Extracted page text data
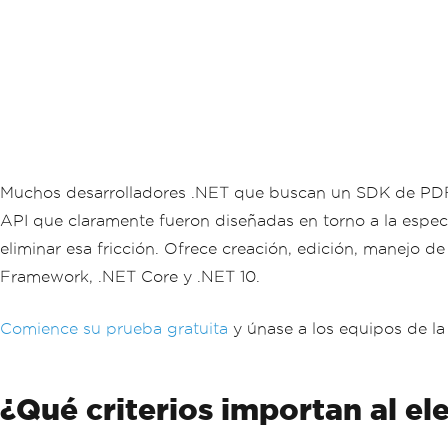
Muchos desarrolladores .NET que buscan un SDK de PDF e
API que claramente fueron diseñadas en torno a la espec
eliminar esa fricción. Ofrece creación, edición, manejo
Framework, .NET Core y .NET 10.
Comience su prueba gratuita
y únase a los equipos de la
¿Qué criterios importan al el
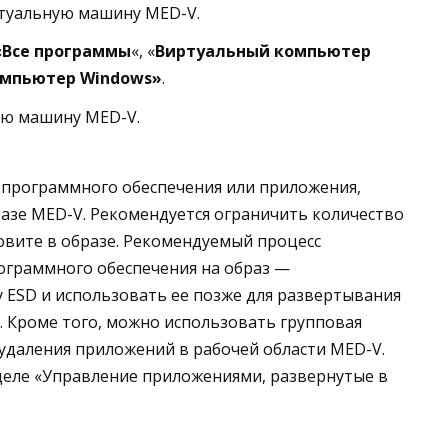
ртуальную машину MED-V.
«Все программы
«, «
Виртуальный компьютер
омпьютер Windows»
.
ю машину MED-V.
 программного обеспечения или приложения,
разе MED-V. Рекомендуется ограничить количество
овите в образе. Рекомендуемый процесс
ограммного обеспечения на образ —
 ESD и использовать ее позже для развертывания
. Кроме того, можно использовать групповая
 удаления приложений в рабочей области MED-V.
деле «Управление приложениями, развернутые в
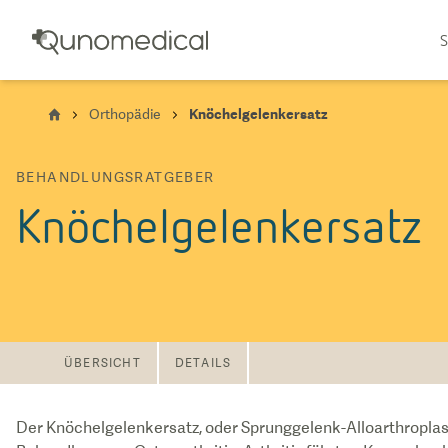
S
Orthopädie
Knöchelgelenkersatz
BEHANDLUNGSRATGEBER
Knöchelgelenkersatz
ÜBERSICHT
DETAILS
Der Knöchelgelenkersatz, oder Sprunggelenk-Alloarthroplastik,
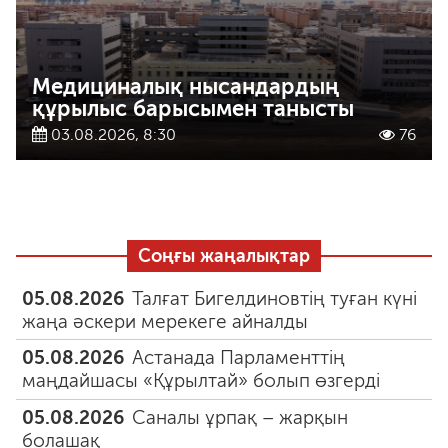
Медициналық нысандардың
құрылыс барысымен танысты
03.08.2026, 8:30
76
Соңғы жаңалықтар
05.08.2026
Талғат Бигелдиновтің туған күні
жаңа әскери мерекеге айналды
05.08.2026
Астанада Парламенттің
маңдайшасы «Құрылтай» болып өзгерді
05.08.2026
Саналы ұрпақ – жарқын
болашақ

==

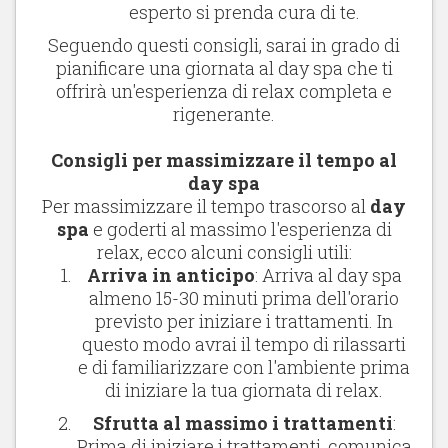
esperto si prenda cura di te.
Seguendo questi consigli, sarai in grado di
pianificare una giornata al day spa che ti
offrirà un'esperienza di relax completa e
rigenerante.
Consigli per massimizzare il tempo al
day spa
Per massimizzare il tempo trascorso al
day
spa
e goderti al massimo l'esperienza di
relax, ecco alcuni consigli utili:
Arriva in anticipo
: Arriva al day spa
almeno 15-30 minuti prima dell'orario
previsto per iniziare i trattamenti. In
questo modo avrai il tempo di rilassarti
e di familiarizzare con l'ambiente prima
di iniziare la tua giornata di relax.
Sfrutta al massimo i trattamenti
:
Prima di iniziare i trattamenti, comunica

- **DIRECTIONS**
Every line with "massimizzare" in it should be copied from the entries above.

- **EXERCISE RESULT**
Consigli per massimizzare il tempo al
Per massimizzare il tempo trascorso al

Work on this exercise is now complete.